For every record that follows, write out the text exactly and omit the picture, if one is present.

(Items from a dataset)
####
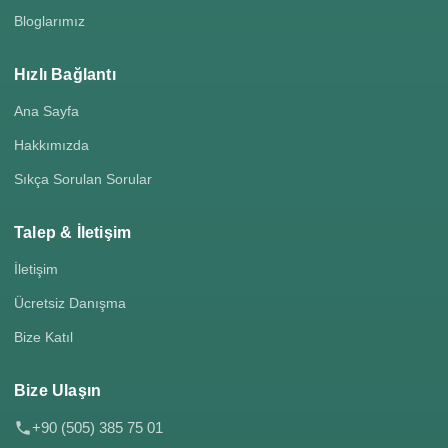
Bloglarımız
Hızlı Bağlantı
Ana Sayfa
Hakkımızda
Sıkça Sorulan Sorular
Talep & İletişim
İletişim
Ücretsiz Danışma
Bize Katıl
Bize Ulaşın
+90 (505) 385 75 01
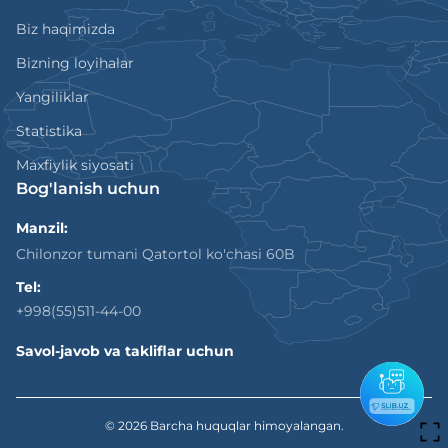
Biz haqimizda
Bizning loyihalar
Yangiliklar
Statistika
Maxfiylik siyosati
Bog'lanish uchun
Manzil:
Chilonzor tumani Qatortol ko'chasi 60B
Tel:
+998(55)511-44-00
Savol-javob va takliflar uchun
© 2026
Barcha huquqlar himoyalangan.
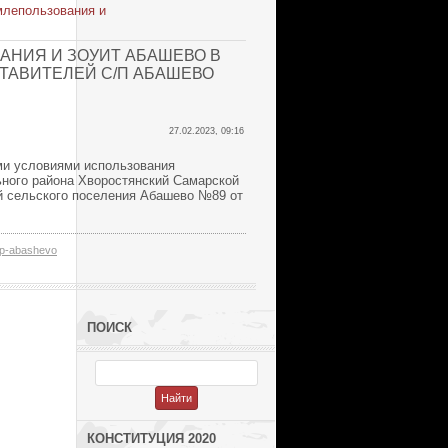
млепользования и
АНИЯ И ЗОУИТ АБАШЕВО В
ТАВИТЕЛЕЙ С/П АБАШЕВО
27.02.2023, 09:16
ыми условиями использования
ьного района Хворостянский Самарской
й сельского поселения Абашево №89 от
p-abashevo
ПОИСК
КОНСТИТУЦИЯ 2020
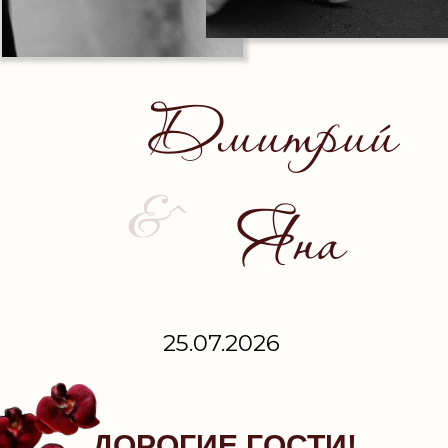
Дмитрий
&^
Яна
25.07.2026
ДОРОГИЕ ГОСТИ!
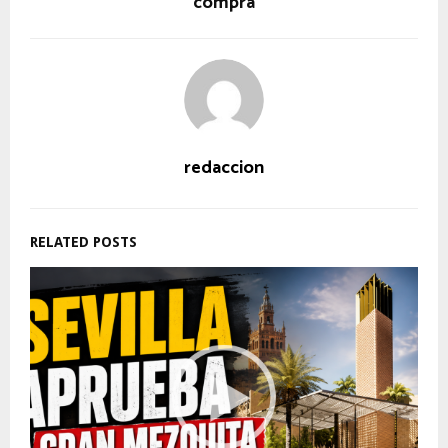
compra
redaccion
RELATED POSTS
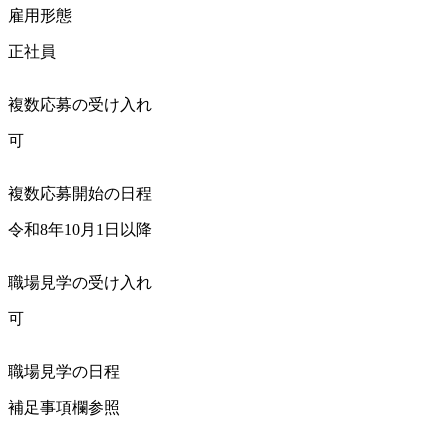
雇用形態
正社員
複数応募の受け入れ
可
複数応募開始の日程
令和8年10月1日以降
職場見学の受け入れ
可
職場見学の日程
補足事項欄参照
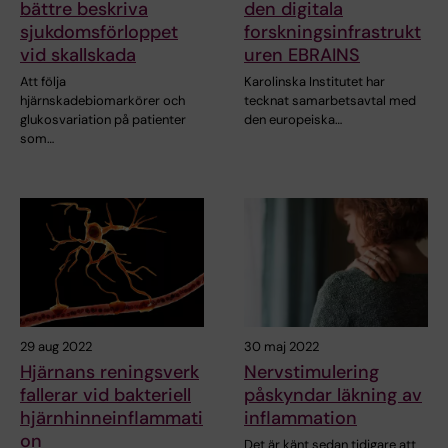
bättre beskriva
den digitala
sjukdomsförloppet
forskningsinfrastrukt
vid skallskada
uren EBRAINS
Att följa
Karolinska Institutet har
hjärnskadebiomarkörer och
tecknat samarbetsavtal med
glukosvariation på patienter
den europeiska…
som…
29 aug 2022
30 maj 2022
Hjärnans reningsverk
Nervstimulering
fallerar vid bakteriell
påskyndar läkning av
hjärnhinneinflammati
inflammation
on
Det är känt sedan tidigare att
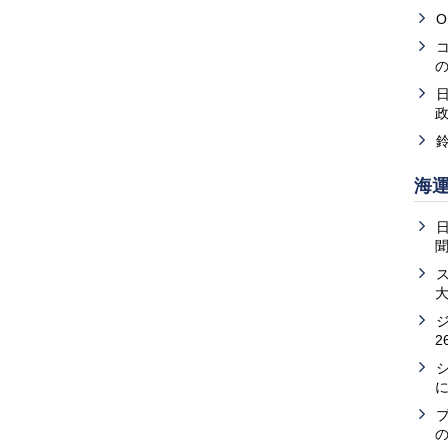
O
海
2
の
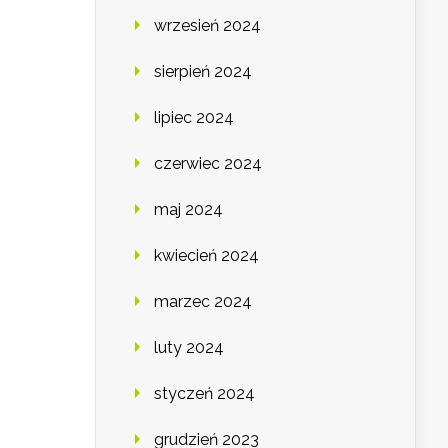
wrzesień 2024
sierpień 2024
lipiec 2024
czerwiec 2024
maj 2024
kwiecień 2024
marzec 2024
luty 2024
styczeń 2024
grudzień 2023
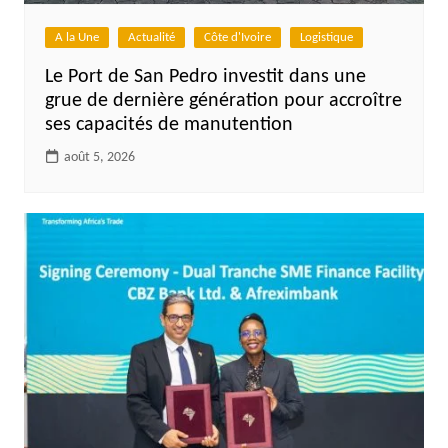
A la Une
Actualité
Côte d'Ivoire
Logistique
Le Port de San Pedro investit dans une
grue de dernière génération pour accroître
ses capacités de manutention
août 5, 2026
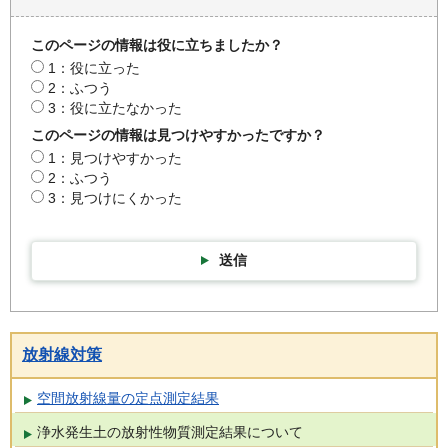
このページの情報は役に立ちましたか？
1：役に立った
2：ふつう
3：役に立たなかった
このページの情報は見つけやすかったですか？
1：見つけやすかった
2：ふつう
3：見つけにくかった
送信
放射線対策
空間放射線量の定点測定結果
浄水発生土の放射性物質測定結果について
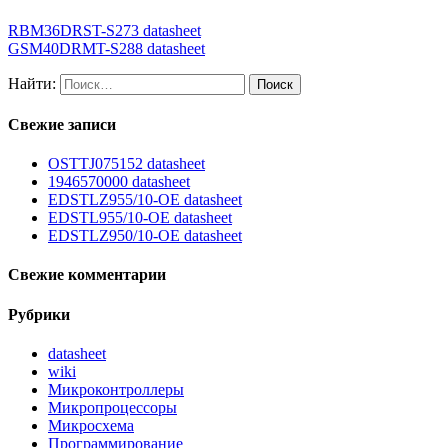
RBM36DRST-S273 datasheet
GSM40DRMT-S288 datasheet
Найти:
Свежие записи
OSTTJ075152 datasheet
1946570000 datasheet
EDSTLZ955/10-OE datasheet
EDSTL955/10-OE datasheet
EDSTLZ950/10-OE datasheet
Свежие комментарии
Рубрики
datasheet
wiki
Микроконтроллеры
Микропроцессоры
Микросхема
Программирование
####
RESPONSE AREA>
Bloglarımız
Hızlı Bağlantı
Ana Sayfa
Hakkımızda
Sıkça Sorulan Sorular
Talep & İletişim
İletişim
Ücretsiz Danışma
Bize Katıl
Bize Ulaşın
+90 (505) 385 75 01
Biz haqimizda
Bizning loyihalar
Yangiliklar
Statistika
Maxfiylik siyosati
Bog'lanish uchun
Manzil:
Chilonzor tumani Qatortol ko'chasi 60B
Tel:
+998(55)511-44-00
Savol-javob va takliflar uchun
© 2026
Barcha huquqlar himoyalangan.
млепользования и
АНИЯ И ЗОУИТ АБАШЕВО В
ТАВИТЕЛЕЙ С/П АБАШЕВО
27.02.2023, 09:16
ыми условиями использования
ьного района Хворостянский Самарской
й сельского поселения Абашево №89 от
p-abashevo
ПОИСК
КОНСТИТУЦИЯ 2020
Дмитрий
&^
Яна
25.07.2026
ДОРОГИЕ ГОСТИ!
compra
redaccion
RELATED POSTS
雇用形態
正社員
複数応募の受け入れ
可
複数応募開始の日程
令和8年10月1日以降
職場見学の受け入れ
可
職場見学の日程
補足事項欄参照
bättre beskriva
den digitala
sjukdomsförloppet
forskningsinfrastrukt
vid skallskada
uren EBRAINS
Att följa
Karolinska Institutet har
hjärnskadebiomarkörer och
tecknat samarbetsavtal med
glukosvariation på patienter
den europeiska…
som…
29 aug 2022
30 maj 2022
Hjärnans reningsverk
Nervstimulering
fallerar vid bakteriell
påskyndar läkning av
hjärnhinneinflammati
inflammation
on
Det är känt sedan tidigare att
O
海
2
の
wrzesień 2024
sierpień 2024
lipiec 2024
czerwiec 2024
maj 2024
kwiecień 2024
marzec 2024
luty 2024
styczeń 2024
grudzień 2023
A la Une
Actualité
Côte d'Ivoire
Logistique
Le Port de San Pedro investit dans une
grue de dernière génération pour accroître
ses capacités de manutention
août 5, 2026
このページの情報は役に立ちましたか？
1：役に立った
2：ふつう
3：役に立たなかった
このページの情報は見つけやすかったですか？
1：見つけやすかった
2：ふつう
3：見つけにくかった
送信
放射線対策
空間放射線量の定点測定結果
浄水発生土の放射性物質測定結果について
RBM36DRST-S273 datasheet
GSM40DRMT-S288 datasheet
Найти:
Свежие записи
OSTTJ075152 datasheet
1946570000 datasheet
EDSTLZ955/10-OE datasheet
EDSTL955/10-OE datasheet
EDSTLZ950/10-OE datasheet
Свежие комментарии
Рубрики
datasheet
wiki
Микроконтроллеры
Микропроцессоры
Микросхема
Программирование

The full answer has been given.